Concrètement, la nouvelle agence pourra notamment apporter des concours financiers aux collectivités territoriales, aux établissements publics de coopération intercommunale compétents et à certains organismes publics ou privés. Les préfets seront les délégués départementaux de l'agence. A ce titre, ils signeront et assureront le suivi des conventions signées entre l'agence et ses partenaires.

Le projet de loi prévoit, au-delà, un renforcement des pouvoirs de sanctions de la Haute Autorité de lutte contre les discriminations et pour l'égalité et légalise la pratique des vérifications à l'improviste (« testing » ) comme moyen de preuve d'éventuelles discriminations.

Un contrat pour répondre aux « carences de l'autorité parentale »

Le projet de loi instaure par ailleurs un « contrat de responsabilité parentale ». Il devrait être mis en place « en cas d'absentéisme scolaire ou de toute autre difficulté liée à une carence de l'autorité parentale » et proposé aux parents par le président du conseil général. Concrètement, le contrat rappellera à la famille ses obligations parentales et proposera « des mesures d'aide et d'actions sociales afin de revenir à une situation plus favorable à l'enfant ». Faute d'accord - à moins d'un motif légitime - ou si les obligations liées au contrat ne sont pas respectées, le président du conseil général pourra demander la suspension du versement de tout ou partie des prestations afférentes à l'enfant ou la mise sous tutelle des prestations familiales. En outre, en cas de faits susceptibles de constituer une infraction pénale, il pourra saisir le procureur de la République.

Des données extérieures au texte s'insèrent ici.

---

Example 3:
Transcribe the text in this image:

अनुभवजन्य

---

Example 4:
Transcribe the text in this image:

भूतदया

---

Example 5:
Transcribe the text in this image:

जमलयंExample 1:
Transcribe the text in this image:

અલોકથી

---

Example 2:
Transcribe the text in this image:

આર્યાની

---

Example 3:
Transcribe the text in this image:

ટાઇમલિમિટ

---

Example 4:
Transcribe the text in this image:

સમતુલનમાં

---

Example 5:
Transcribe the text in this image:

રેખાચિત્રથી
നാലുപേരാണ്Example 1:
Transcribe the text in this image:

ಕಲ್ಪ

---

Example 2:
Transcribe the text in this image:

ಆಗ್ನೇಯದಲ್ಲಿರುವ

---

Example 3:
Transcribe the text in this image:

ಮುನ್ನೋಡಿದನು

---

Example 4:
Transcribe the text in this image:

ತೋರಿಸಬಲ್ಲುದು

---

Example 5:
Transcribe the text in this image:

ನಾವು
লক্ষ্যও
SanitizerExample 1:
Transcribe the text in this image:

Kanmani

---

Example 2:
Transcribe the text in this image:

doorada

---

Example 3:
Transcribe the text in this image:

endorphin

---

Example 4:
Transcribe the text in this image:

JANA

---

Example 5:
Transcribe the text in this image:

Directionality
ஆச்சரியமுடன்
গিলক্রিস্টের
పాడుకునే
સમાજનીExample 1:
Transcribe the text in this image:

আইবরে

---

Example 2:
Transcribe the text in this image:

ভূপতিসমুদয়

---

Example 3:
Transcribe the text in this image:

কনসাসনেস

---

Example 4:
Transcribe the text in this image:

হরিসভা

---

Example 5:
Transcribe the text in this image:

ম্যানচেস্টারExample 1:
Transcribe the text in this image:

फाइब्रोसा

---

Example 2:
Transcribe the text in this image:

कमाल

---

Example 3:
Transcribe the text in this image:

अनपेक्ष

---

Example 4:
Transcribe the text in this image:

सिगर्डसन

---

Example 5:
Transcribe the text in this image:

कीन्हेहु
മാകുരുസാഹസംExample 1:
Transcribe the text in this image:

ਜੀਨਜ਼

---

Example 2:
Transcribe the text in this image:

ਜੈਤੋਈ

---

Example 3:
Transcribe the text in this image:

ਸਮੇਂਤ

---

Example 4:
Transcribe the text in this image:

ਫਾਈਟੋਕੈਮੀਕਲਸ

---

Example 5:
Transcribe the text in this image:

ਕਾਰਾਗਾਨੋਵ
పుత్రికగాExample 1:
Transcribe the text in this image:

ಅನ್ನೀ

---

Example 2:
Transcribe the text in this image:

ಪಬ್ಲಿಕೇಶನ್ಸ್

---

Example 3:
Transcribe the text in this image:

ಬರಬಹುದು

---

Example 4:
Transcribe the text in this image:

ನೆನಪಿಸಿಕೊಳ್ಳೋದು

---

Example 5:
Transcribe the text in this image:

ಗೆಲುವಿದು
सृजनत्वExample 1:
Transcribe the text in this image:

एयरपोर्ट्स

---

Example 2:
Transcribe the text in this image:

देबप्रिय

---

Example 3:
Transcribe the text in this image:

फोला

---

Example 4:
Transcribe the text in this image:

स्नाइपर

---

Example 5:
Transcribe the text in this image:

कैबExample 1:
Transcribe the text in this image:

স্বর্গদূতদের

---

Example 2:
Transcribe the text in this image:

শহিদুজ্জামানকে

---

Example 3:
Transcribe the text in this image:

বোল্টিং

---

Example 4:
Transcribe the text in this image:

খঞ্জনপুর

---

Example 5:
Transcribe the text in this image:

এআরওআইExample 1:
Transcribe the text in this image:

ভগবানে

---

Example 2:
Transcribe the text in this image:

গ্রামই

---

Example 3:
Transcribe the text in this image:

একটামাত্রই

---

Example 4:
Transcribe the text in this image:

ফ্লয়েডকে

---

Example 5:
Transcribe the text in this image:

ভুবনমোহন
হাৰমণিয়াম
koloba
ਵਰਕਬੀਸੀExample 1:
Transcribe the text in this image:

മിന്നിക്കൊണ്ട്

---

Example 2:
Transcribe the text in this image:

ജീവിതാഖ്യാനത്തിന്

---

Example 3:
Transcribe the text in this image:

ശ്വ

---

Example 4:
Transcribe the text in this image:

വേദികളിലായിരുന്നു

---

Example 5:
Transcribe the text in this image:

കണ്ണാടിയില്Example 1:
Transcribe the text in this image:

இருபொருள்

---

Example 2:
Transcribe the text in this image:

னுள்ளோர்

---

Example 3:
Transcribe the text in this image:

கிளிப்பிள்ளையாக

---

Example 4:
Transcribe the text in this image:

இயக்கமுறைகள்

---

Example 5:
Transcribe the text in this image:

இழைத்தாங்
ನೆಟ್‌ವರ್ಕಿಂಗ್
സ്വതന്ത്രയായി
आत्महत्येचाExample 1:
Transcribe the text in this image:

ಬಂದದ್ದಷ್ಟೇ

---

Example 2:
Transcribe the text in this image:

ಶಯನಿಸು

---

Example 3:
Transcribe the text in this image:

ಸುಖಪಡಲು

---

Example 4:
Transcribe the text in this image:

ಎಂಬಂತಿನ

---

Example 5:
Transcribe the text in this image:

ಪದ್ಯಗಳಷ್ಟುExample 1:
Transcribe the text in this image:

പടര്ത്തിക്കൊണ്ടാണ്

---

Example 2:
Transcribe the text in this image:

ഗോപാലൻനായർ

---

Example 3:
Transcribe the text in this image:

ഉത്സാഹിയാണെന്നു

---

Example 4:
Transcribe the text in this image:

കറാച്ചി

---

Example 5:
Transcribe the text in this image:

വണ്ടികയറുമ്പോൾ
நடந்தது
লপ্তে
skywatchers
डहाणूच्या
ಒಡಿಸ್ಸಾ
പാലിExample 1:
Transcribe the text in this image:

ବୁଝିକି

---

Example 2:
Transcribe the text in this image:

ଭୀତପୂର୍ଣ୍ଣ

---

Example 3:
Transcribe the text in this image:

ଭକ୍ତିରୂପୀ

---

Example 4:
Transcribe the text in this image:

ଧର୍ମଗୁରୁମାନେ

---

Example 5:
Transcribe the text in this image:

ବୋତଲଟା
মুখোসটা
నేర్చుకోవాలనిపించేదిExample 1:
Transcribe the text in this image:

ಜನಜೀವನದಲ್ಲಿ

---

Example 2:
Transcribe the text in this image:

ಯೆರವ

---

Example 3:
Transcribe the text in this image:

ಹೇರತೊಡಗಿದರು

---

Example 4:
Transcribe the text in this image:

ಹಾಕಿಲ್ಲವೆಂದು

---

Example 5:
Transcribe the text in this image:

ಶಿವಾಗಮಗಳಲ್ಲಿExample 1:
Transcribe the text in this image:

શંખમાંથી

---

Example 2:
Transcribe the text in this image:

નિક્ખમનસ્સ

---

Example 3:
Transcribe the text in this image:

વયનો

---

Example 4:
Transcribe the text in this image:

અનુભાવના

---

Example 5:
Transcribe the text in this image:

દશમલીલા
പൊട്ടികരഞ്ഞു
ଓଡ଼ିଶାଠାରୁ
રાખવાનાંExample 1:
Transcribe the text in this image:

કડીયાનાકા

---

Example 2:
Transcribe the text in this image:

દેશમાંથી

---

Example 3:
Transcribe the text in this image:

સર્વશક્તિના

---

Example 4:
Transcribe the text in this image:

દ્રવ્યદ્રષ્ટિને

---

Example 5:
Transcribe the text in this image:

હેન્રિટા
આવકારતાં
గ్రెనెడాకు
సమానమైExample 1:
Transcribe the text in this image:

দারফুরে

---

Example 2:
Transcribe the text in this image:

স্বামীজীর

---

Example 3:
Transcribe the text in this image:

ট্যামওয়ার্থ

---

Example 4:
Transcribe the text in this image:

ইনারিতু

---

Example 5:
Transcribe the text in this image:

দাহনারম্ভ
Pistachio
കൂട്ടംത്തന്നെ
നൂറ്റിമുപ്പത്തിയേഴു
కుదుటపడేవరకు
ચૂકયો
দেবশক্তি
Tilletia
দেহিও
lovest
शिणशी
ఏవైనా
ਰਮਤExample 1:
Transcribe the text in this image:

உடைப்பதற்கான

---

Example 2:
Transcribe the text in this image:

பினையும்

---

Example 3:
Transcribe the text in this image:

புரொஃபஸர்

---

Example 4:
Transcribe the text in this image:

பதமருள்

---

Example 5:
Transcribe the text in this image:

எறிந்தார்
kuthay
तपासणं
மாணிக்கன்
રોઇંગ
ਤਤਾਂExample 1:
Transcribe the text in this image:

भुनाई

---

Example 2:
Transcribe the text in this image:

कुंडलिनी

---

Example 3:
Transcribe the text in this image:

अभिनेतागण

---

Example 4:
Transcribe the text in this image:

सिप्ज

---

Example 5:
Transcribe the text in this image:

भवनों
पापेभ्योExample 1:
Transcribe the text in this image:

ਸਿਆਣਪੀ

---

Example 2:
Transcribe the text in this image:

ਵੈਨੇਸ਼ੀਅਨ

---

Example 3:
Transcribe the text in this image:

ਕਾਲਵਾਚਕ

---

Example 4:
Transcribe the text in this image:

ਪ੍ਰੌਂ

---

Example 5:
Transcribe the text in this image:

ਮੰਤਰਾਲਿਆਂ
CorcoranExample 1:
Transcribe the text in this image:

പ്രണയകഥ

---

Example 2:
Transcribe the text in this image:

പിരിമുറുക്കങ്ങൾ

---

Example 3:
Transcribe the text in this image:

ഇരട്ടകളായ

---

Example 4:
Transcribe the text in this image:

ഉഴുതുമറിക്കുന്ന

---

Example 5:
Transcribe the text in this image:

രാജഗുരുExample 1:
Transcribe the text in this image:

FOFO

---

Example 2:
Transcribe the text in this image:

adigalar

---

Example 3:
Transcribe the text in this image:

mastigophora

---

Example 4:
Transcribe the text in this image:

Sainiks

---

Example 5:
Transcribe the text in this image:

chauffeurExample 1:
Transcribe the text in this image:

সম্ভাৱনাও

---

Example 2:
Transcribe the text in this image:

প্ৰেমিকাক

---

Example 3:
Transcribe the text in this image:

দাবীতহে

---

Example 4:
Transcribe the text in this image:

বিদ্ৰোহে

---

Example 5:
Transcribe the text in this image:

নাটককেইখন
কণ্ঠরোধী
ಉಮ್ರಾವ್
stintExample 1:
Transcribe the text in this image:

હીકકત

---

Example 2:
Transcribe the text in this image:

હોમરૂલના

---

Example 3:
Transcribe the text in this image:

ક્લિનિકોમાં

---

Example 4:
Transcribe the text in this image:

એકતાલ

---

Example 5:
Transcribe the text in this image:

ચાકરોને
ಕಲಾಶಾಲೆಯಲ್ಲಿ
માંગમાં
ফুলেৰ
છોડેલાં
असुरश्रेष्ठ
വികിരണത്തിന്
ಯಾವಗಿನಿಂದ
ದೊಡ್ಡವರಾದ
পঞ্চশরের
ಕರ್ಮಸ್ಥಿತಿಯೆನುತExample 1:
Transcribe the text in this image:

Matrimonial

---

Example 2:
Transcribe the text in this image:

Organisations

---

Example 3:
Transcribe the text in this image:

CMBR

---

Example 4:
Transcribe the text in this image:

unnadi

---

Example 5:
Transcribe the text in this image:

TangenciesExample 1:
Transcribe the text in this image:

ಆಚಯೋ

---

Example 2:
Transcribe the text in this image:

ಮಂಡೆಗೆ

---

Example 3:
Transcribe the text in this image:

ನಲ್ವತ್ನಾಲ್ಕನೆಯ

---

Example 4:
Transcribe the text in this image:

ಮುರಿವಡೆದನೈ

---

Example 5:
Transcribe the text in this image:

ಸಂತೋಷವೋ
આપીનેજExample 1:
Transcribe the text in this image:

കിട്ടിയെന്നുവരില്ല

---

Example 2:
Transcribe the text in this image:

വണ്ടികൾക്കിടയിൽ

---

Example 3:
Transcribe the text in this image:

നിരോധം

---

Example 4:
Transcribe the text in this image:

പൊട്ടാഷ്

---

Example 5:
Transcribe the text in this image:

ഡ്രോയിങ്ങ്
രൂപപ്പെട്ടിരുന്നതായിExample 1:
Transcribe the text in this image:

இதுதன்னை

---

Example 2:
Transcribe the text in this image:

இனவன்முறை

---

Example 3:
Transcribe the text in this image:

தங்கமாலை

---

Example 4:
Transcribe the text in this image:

Signalons enfin deux articles du texte consacrés à la lutte contre les incivilités et tendant à renforcer les pouvoirs des maires en la matière. Le pouvoir de constatation des agents de police municipale pour certaines contraventions sera ainsi étendu. Les édiles pourront en outre, lorsque ces incivilités auront été commises sur le territoire communal mais pas au préjudice de la commune, proposer au parquet de recourir à une alternative aux poursuites. Et si elles ont porté préjudice à un bien de la commune, ils pourront proposer au contrevenant une transaction soumise à l'homologation du parquet, consistant en la réparation du préjudice.

Le texte devrait être présenté rapidement au Parlement. Jean-Louis Borloo souhaite en tout cas le voir publié « dans les deux mois ».

Notes

(1)  Voir ASH n° 2433 du 9-12-05.

(2)  Le projet de loi distingue bien deux phases : l'apprentissage junior initial, qui offre une initiation aux métiers, et l'apprentissage junior confirmé, durant lequel le jeune se trouve sous contrat d'apprentissage.

(3)  Le SEJE permet aux employeurs qui embauchent certaines catégories de jeunes de bénéficier d'une prime mensuelle dont le montant est majoré si le jeune embauché est sans qualification.